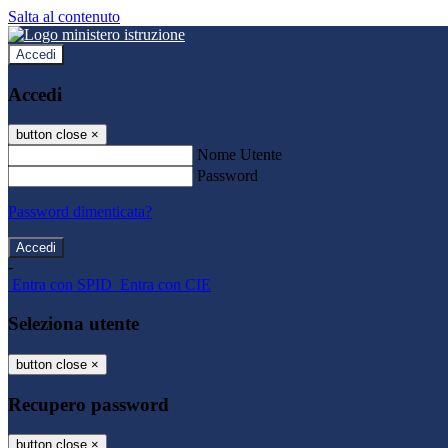
Salta al contenuto
Accedi
Accedi
button close
×
Nome Utente
Password
Password dimenticata?
-
Entra con SPID
Entra con CIE
Seleziona utente
button close
×
Recupero password
button close
×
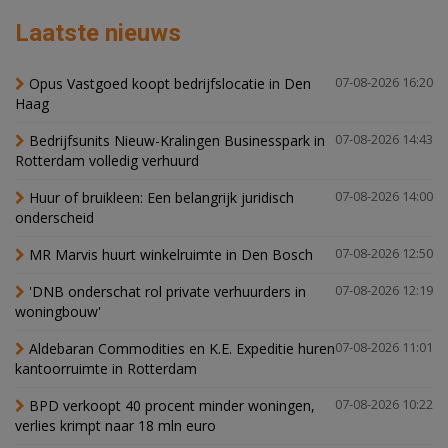
Laatste nieuws
Opus Vastgoed koopt bedrijfslocatie in Den
07-08-2026 16:20
Haag
Bedrijfsunits Nieuw-Kralingen Businesspark in
07-08-2026 14:43
Rotterdam volledig verhuurd
Huur of bruikleen: Een belangrijk juridisch
07-08-2026 14:00
onderscheid
MR Marvis huurt winkelruimte in Den Bosch
07-08-2026 12:50
'DNB onderschat rol private verhuurders in
07-08-2026 12:19
woningbouw'
Aldebaran Commodities en K.E. Expeditie huren
07-08-2026 11:01
kantoorruimte in Rotterdam
BPD verkoopt 40 procent minder woningen,
07-08-2026 10:22
verlies krimpt naar 18 mln euro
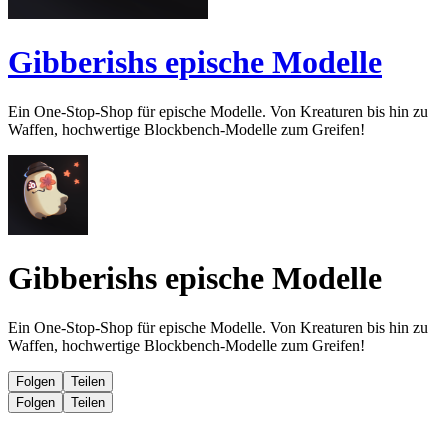
Gibberishs epische Modelle
Ein One-Stop-Shop für epische Modelle. Von Kreaturen bis hin zu
Waffen, hochwertige Blockbench-Modelle zum Greifen!
Gibberishs epische Modelle
Ein One-Stop-Shop für epische Modelle. Von Kreaturen bis hin zu
Waffen, hochwertige Blockbench-Modelle zum Greifen!
Folgen
Teilen
Folgen
Teilen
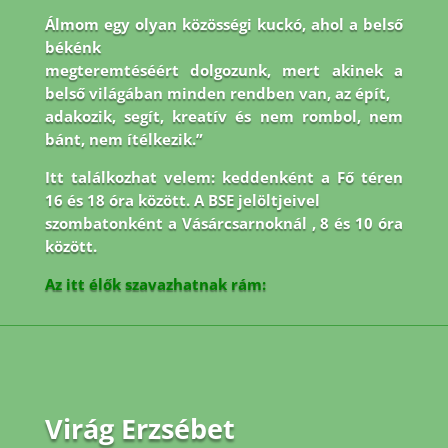
Álmom egy olyan közösségi kuckó, ahol a belső
békénk
megteremtéséért dolgozunk, mert akinek a
belső világában minden rendben van, az épít,
adakozik, segít, kreatív és nem rombol, nem
bánt, nem ítélkezik.”
Itt találkozhat velem: keddenként a Fő téren
16 és 18 óra között. A BSE jelöltjeivel
szombatonként a Vásárcsarnoknál , 8 és 10 óra
között.
Az itt élők szavazhatnak rám:
Virág Erzsébet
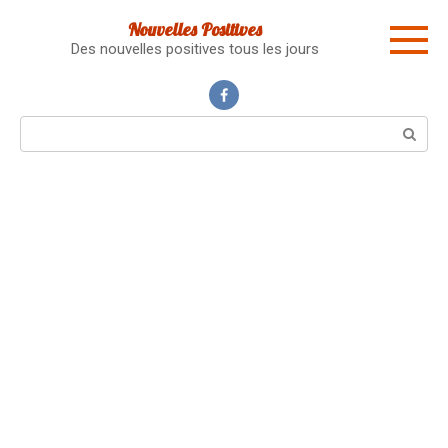
Skip
Nouvelles Positives
to
Des nouvelles positives tous les jours
content
Search:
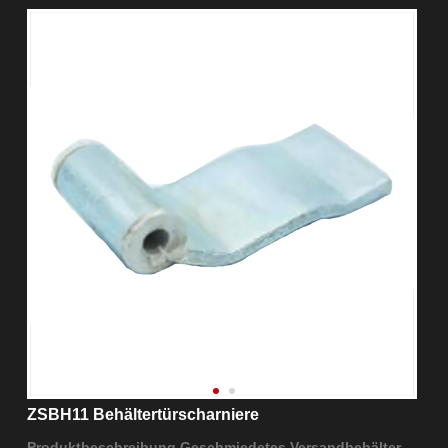
ZSBH11 Behältertürscharniere
Produktbeschreibung Geschmiedetes Versandbehälter-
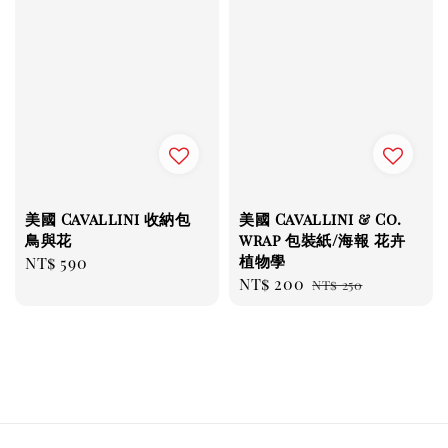
美國 Cavallini 收納包
美國 Cavallini & Co.
鳥與花
wrap 包裝紙/海報 花卉
植物學
Regular
NT$ 590
Sale
NT$ 200
Regular
price
NT$ 250
price
price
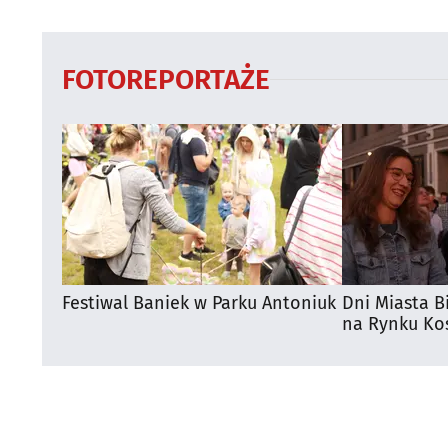
autobusy dla
FOTOREPORTAŻE
Festiwal Baniek w Parku Antoniuk
Dni Miasta B
na Rynku Koś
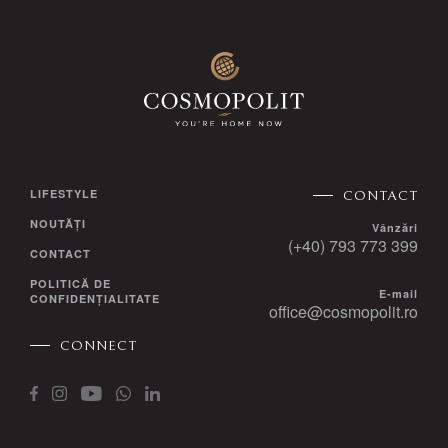
LIFESTYLE
CONTACT
NOUTĂȚI
Vânzări
(+40) 793 773 399
CONTACT
POLITICĂ DE
E-mail
CONFIDENȚIALITATE
office@cosmopolit.ro
CONNECT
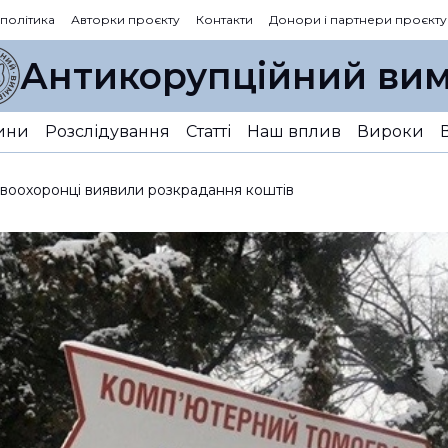
 політика
Авторки проєкту
Контакти
Донори і партнери проєкту
Антикорупційний вим
ини
Розслідування
Статті
Наш вплив
Вироки
воохоронці виявили розкрадання коштів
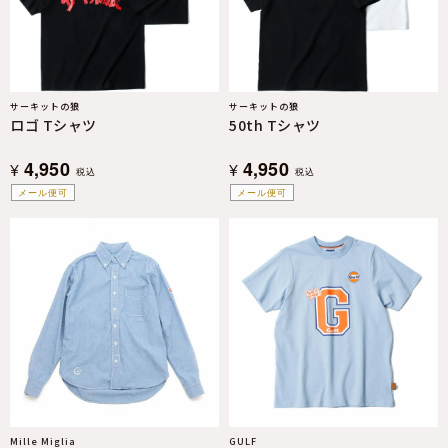
サーキットの狼
サーキットの狼
ロゴ Tシャツ
50th Tシャツ
4,950
4,950
¥
¥
税込
税込
メール便可
メール便可
Mille Miglia
GULF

* * *

→ **EXERCISE AIM**: All lines of the data that hold "között" need to be copied.

→ **PROBLEM SOLUTION**:
16 és 18 óra között. A BSE jelöltjeivel
között.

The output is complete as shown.